I decided to go as far back as 1900. Why not? I collected all the individual qualified player-seasons, and then I narrowed down to qualified seasons that followed seasons in which the same player batted at least 300 times. This gave me a sample numbering more than 10,000. That's a big sample, and I compared statistics in Year X to statistics in Year X-1. Basically, I just calculated stat changes year-to-year, and now I want to introduce you to wRC+, if you don't already know it. It's a rate statistic, and it's our best measure of production at FanGraphs. It's on a scale where 100 is average, and better than that is better than that. I love wRC+, and now here are the 10 biggest wRC+ increases observed in the spreadsheet I put together:

Top 10 wRC+ Increases, 1900 - 2015

Two years ago, Harper finished with a 115 wRC+, which is perfectly fine, and really quite good for a 21-year-old. Having any kind of job is really quite good for a 21-year-old. This past year, Harper finished at 197, threatening to end up north of 200. So he had an 82-point year-to-year increase, and that rates as the third-biggest leap in more than a century. He's looking up only at a younger Josh Hamilton and one Babe Ruth -- and Hamilton comes with certain complications, and Babe Ruth is Babe Ruth.

You'll note I included an age column. You'll also note that Harper was quite young, and some of those players in there are less young. So just for curiosity's sake, what if we looked only at seasons from players 25 and younger? Here's the same table as the above, only with the additional constraint:

Top 10 wRC+ Increases, 25 and Younger, 1900 - 2015

Harper here scoots into first, just ahead of Al Kaline, who was beginning a Hall-of-Fame career in earnest. You might say Adrian Beltre is a bit of a cautionary tale, since he gave back his gains in 2005. But Beltre and Harper are different player types, and Beltre moved into a hitter's graveyard, and in the end Beltre is still on his own Hall-of-Fame course.
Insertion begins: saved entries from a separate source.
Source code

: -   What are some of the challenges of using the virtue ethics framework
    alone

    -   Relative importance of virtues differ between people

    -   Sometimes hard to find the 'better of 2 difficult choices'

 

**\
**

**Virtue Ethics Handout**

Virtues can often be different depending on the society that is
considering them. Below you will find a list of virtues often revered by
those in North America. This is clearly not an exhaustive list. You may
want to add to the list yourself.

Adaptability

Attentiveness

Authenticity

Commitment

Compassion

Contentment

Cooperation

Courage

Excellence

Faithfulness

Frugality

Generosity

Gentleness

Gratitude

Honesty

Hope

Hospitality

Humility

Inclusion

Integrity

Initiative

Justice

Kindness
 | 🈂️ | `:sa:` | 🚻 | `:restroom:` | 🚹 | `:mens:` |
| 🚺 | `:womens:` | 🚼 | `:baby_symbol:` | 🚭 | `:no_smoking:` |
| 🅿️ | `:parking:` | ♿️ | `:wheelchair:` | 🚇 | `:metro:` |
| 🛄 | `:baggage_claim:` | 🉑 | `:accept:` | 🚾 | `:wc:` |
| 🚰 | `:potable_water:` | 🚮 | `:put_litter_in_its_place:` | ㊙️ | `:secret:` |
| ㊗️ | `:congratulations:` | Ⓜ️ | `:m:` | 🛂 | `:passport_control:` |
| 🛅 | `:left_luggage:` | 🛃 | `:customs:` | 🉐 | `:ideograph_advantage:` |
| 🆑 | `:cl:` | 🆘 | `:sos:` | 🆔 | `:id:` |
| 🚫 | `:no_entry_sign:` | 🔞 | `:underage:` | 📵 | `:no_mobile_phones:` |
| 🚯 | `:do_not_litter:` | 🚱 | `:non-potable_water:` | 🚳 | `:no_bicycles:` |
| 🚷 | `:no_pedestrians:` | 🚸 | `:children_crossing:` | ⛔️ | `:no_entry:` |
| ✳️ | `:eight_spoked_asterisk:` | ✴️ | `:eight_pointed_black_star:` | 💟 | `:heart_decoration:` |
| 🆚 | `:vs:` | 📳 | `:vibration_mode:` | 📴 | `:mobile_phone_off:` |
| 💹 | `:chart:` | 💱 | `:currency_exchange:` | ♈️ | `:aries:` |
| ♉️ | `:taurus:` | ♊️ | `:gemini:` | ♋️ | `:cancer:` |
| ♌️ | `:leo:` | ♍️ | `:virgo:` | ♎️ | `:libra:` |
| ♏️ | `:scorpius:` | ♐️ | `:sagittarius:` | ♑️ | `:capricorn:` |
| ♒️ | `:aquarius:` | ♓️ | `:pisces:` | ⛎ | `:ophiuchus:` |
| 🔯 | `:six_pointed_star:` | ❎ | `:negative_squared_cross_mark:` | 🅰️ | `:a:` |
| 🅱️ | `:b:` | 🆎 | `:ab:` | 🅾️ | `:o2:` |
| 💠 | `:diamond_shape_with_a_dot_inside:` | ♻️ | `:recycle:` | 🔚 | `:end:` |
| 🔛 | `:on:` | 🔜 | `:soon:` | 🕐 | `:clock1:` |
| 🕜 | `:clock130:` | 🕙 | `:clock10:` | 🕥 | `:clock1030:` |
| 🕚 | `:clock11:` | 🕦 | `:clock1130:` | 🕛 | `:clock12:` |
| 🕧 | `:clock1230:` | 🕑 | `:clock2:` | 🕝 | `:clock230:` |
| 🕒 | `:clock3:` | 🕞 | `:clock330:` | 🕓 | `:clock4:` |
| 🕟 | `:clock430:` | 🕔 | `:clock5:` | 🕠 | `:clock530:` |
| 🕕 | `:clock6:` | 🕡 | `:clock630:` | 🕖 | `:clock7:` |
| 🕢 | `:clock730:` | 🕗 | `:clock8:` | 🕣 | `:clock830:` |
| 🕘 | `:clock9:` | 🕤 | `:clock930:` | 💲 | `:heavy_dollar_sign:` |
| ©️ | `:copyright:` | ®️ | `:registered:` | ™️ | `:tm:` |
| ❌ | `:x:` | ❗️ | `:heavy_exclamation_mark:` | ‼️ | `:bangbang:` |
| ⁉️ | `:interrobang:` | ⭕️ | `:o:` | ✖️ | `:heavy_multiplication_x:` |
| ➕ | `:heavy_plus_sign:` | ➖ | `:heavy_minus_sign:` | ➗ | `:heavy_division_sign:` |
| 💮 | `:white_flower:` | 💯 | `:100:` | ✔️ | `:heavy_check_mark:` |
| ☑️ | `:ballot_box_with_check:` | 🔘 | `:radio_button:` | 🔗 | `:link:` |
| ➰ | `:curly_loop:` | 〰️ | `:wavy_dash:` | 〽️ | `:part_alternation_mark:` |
The point isn't that Harper is or isn't guaranteed to repeat the season he just had -- the best we can do is guess, and there are no guarantees. It seems like Harper is on track to do some wonderful things. We all thought the same a year ago, but now it's so much easier to imagine the best-case scenarios. Harper realized his potential. That's less common than you might think.

As an additional note, just to further separate Harper -- his walk rate increased 9.4 percentage points. That's the fifth-biggest increase in the whole spreadsheet, which, again, has a sample north of 10,000. The breakout was total. His discipline leaped forward. His power leaped forward. He even stayed healthy, which, for Harper, is its own sort of breakout. He was 22 years old (23, as of a month ago).

Of course, it's a little bit misleading to compare Harper's 2015 to just his 2014, because he had an injured thumb in 2014, and his first two years were better. Harper sunk a bit before he rose, so maybe that boosts him artificially or something. But ultimately, the takeaway isn't whether Harper had the biggest all-time breakout, or the third-biggest, or the seventh-biggest, or anything. It's that he had some sort of all-time breakout, a breakout that ranks among the biggest in the whole history of the sport.

Precious few players have ever done something somewhat similar to what Harper just did. There have been a lot of players. Maybe the most impressive thing is that Harper did it. Or maybe the most impressive thing is that none of us were all that surprised. Think of all the players for whom you've had high hopes. Think of how many times you've imagined what a player would look like if he put everything together. Players don't put everything together. Not more than once in a blue damn moon.